ENSURE

European Security Revisited


Research programme

Key issue

In response to profound geopolitical changes – suffice it to mention the war in Ukraine, the fraying transatlantic security guarantees, the growing systemic rivalry with China, or the war in Gaza – the law and governance of European security and defence are being adapted, in some cases very extensively, to meet the new realities.

Indeed, Europeans are leaving their peaceful comfort zone and entering the game of power politics – with all the legal, political, social, and industrial implications this move entails.
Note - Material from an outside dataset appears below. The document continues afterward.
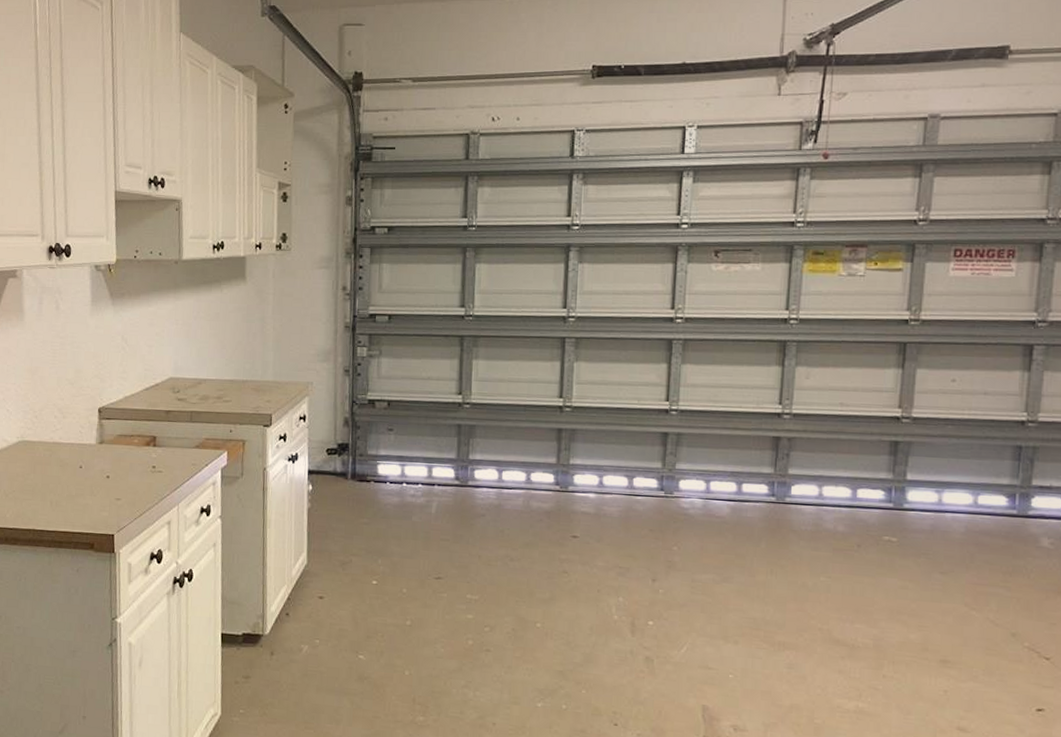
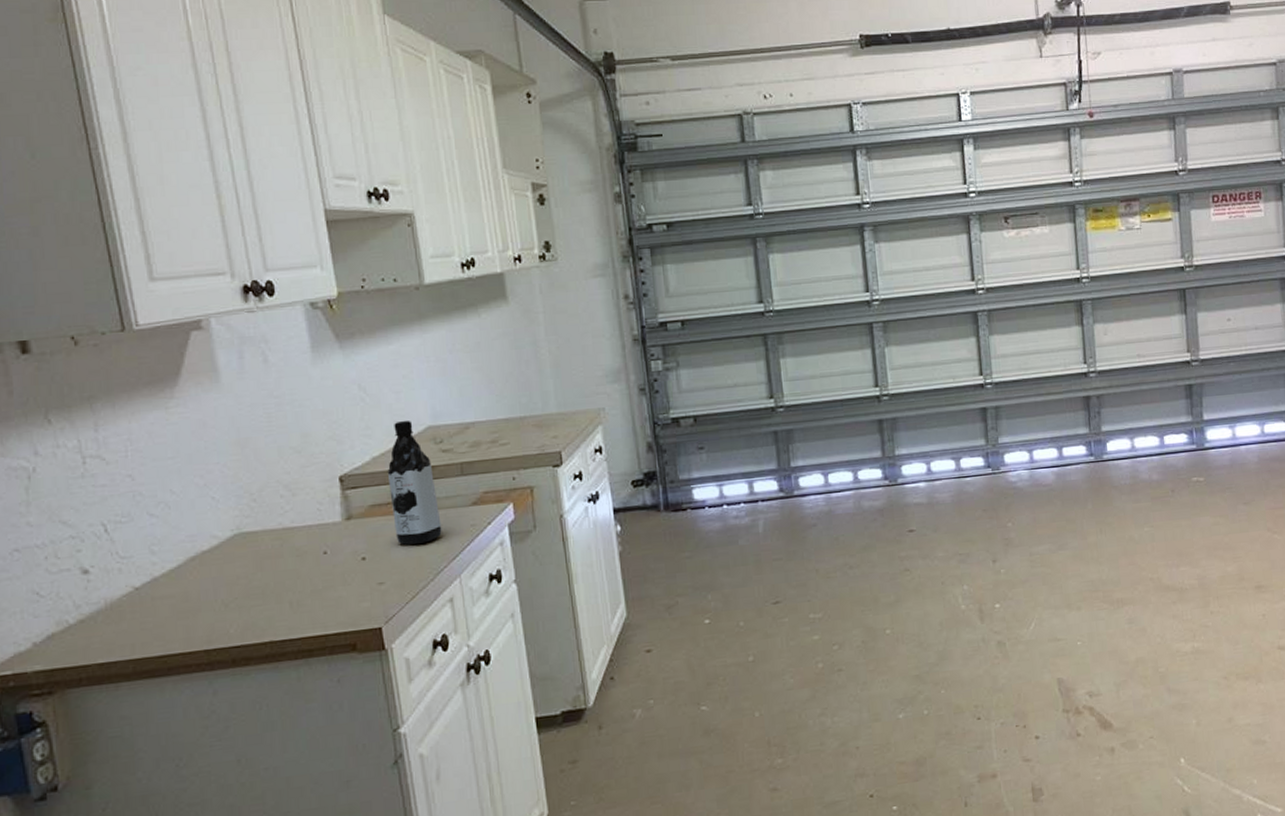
water bottle: none [134,369,170,473] -> present [387,420,442,545]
Take, for instance, the recent coming of age of the European Union (EU): from being a normative power with some military activities, the bloc has scaled up its armament production and advanced to Kyiv’s biggest donor, ranking before the United States.
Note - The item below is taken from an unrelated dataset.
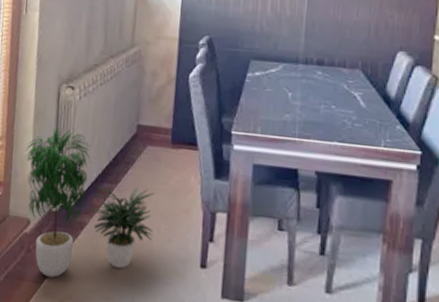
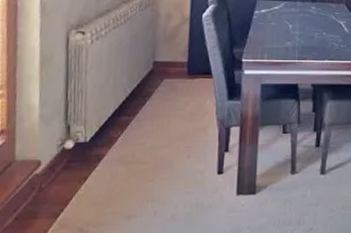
potted plant: present [24,126,155,278] -> none [30,70,173,210]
Similarly, Sweden and Finland have abandoned their neutrality policies to join NATO. And the Danes decided in a referendum to join the EU’s security and defence policy, ending an almost three-decade-old opt-out. Importantly, these changes are not temporary: they leave a long-lasting mark on the way European security and defence will unfold.

Objective and relevance

ENSURE’s purpose is to critically assess the significant law and governance adjustments to changing geopolitical realities, with a view to advancing academic knowledge and informing policy-making on the matter. The group has, hence, both an explicative-analytical and an interpretative-prescriptive goal: it traces the many (ongoing) changes to European security and defence and, based on this exploration, engages in a thorough governance study to gauge whether the legal and political adjustments weaken or strengthen governance arrangements and to flag necessary improvements.
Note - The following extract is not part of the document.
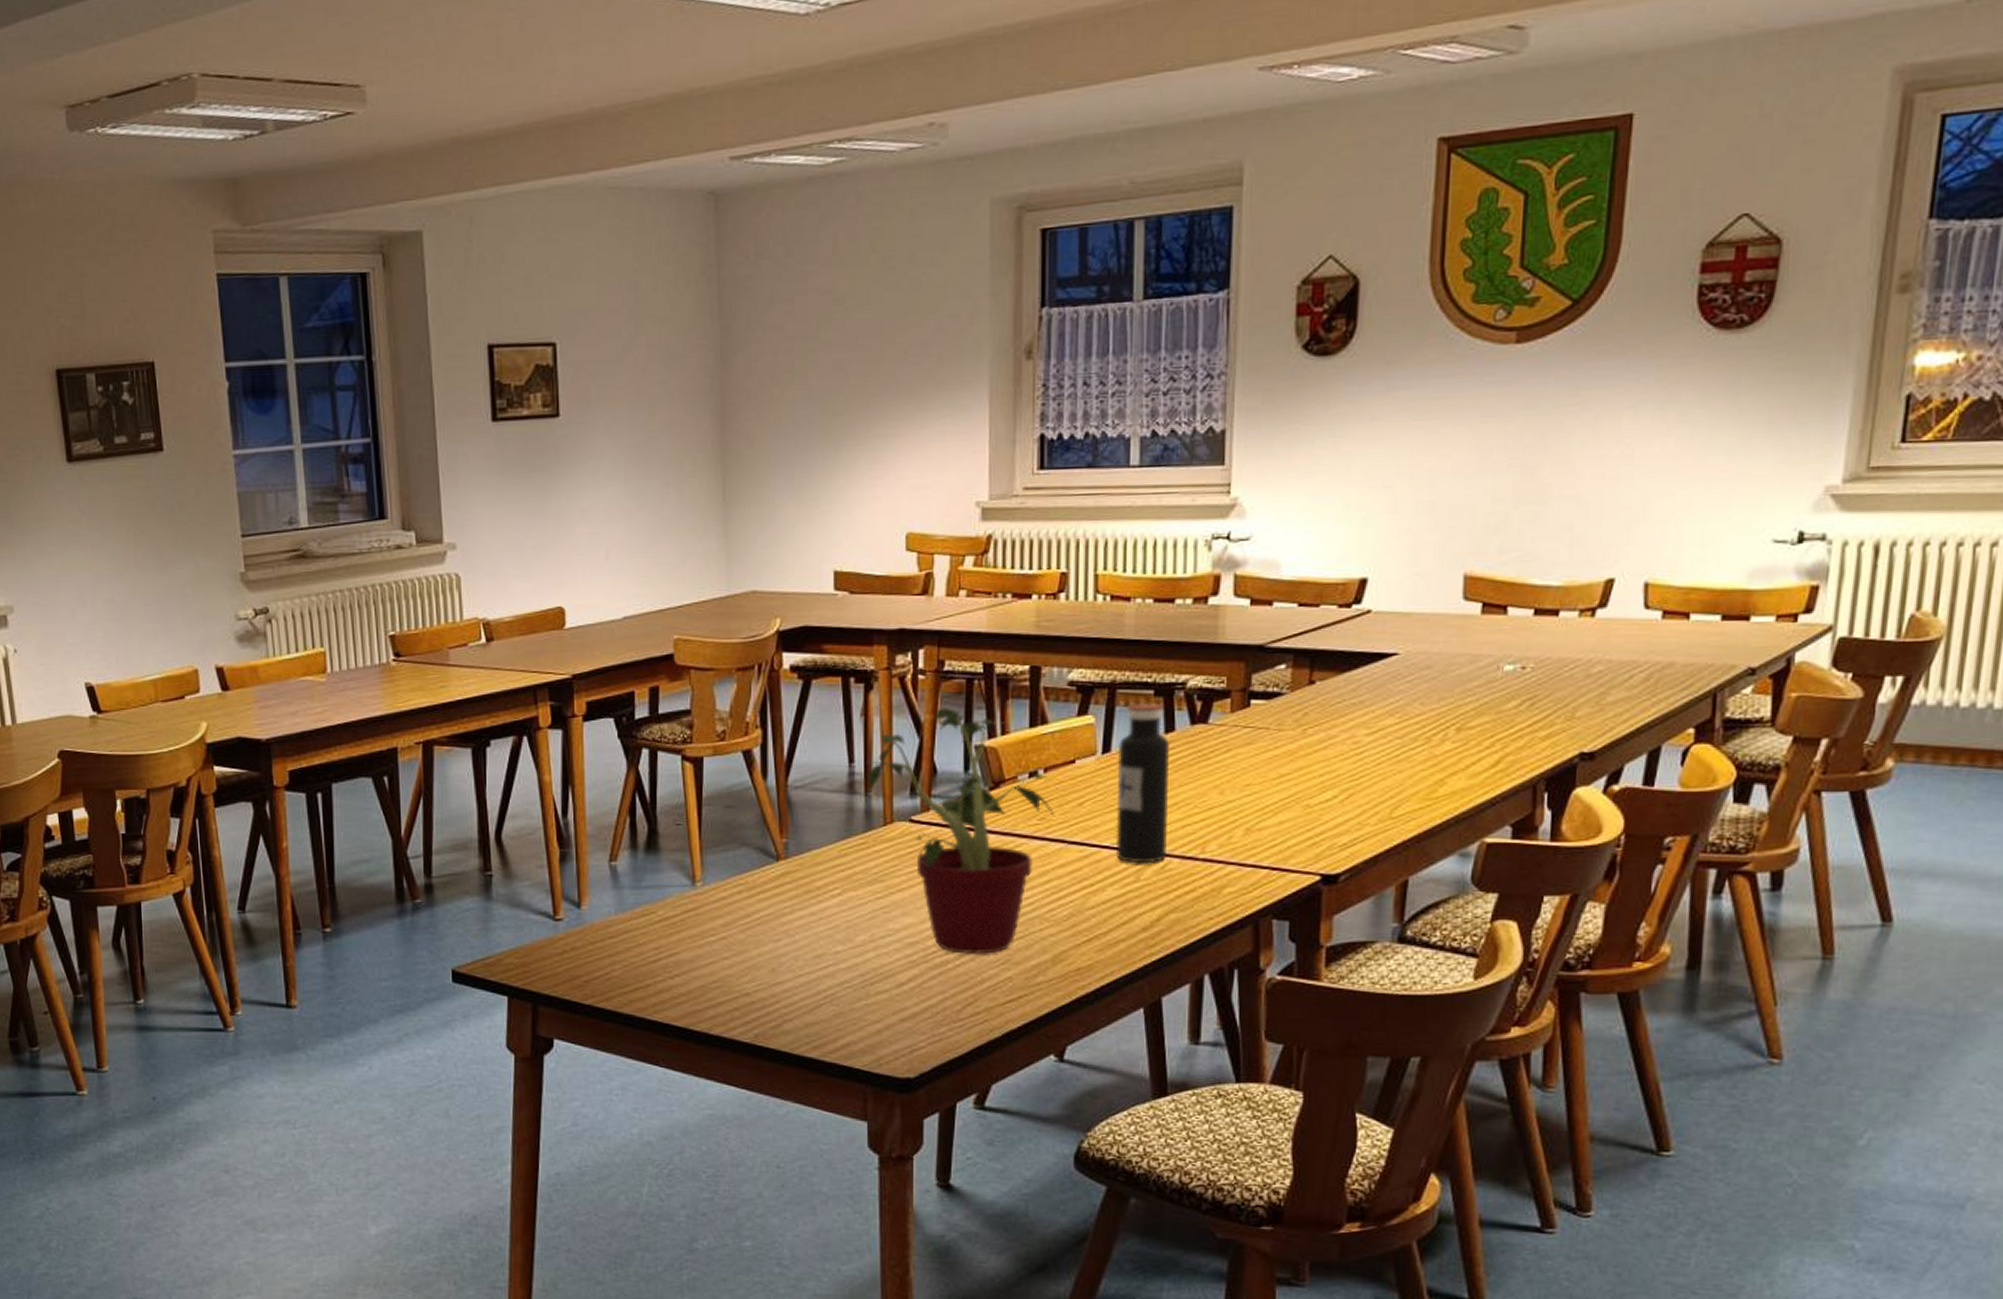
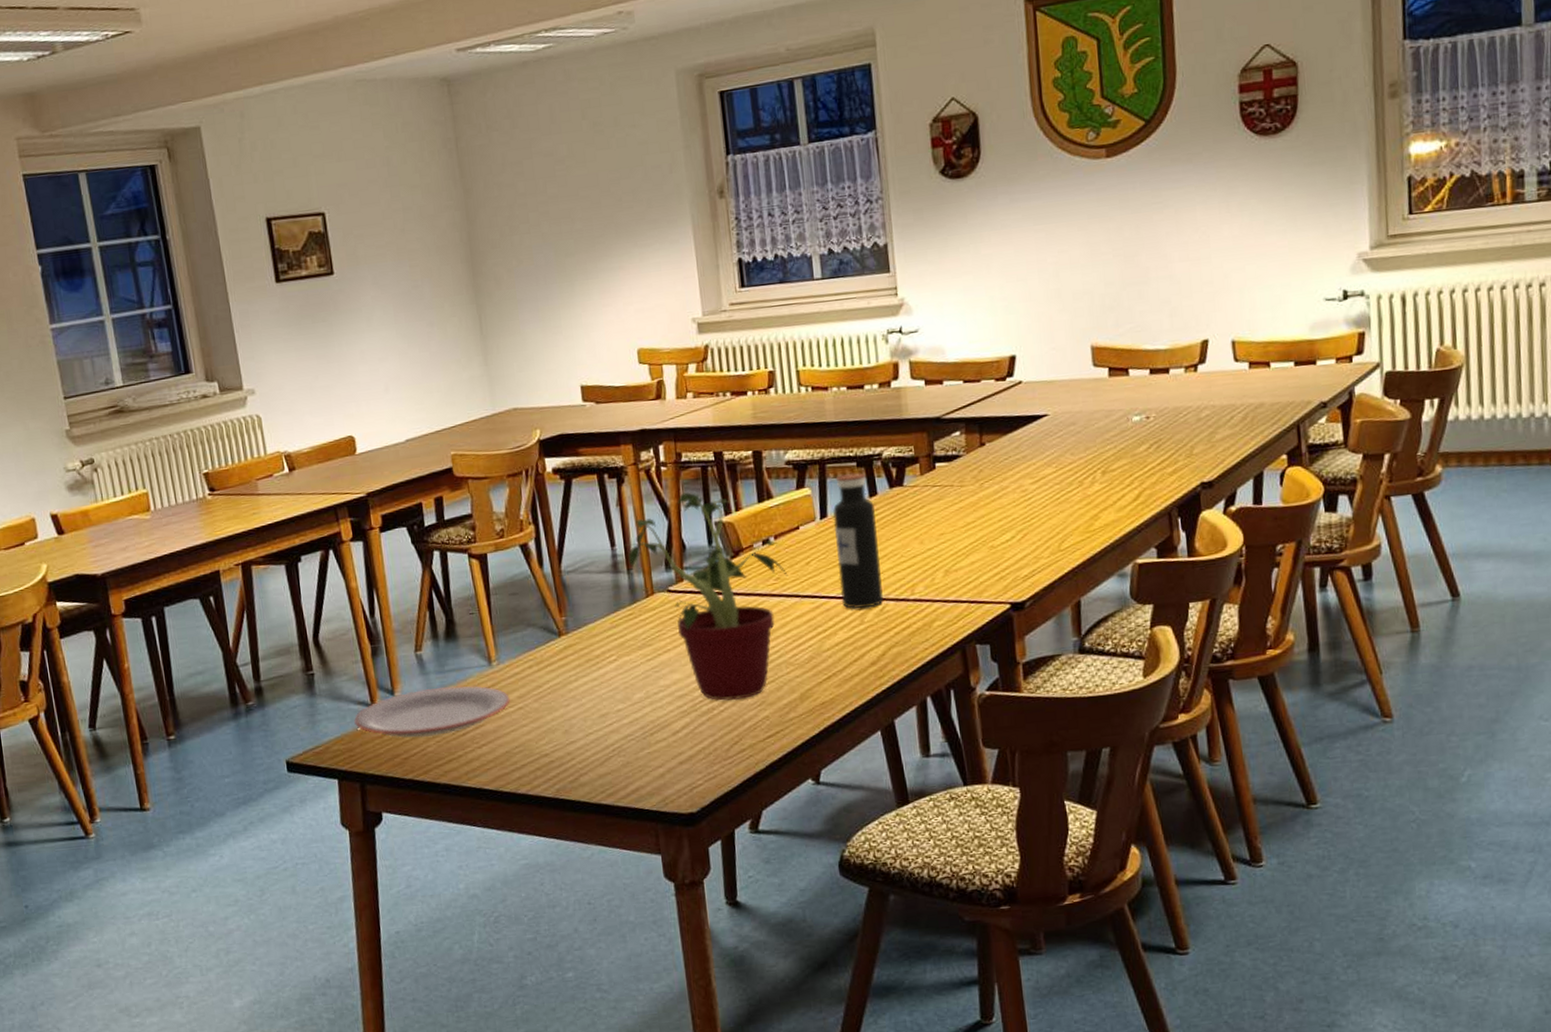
plate: none [532,904,712,959] -> present [354,685,510,738]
Research questions and strands

In line with its goal, the urgent overarching question that ENSURE seeks to answer is: What law and governance for European security in the new geopolitical era?

To respond to this question, the group’s research spans four complementary, inter-connected strands: democracy, accountability, diplomacy and capability.

To ensure analytical consistency, research across these strands unfolds along three cross-cutting dimensions, namely (a) actors and instruments (who does what, why, and on which basis?), (b) regulatory modalities and policy tools (which means are employed and to which end?), and (c) governance implications (does this strengthen/ weaken governance arrangements and is there room for improvement?).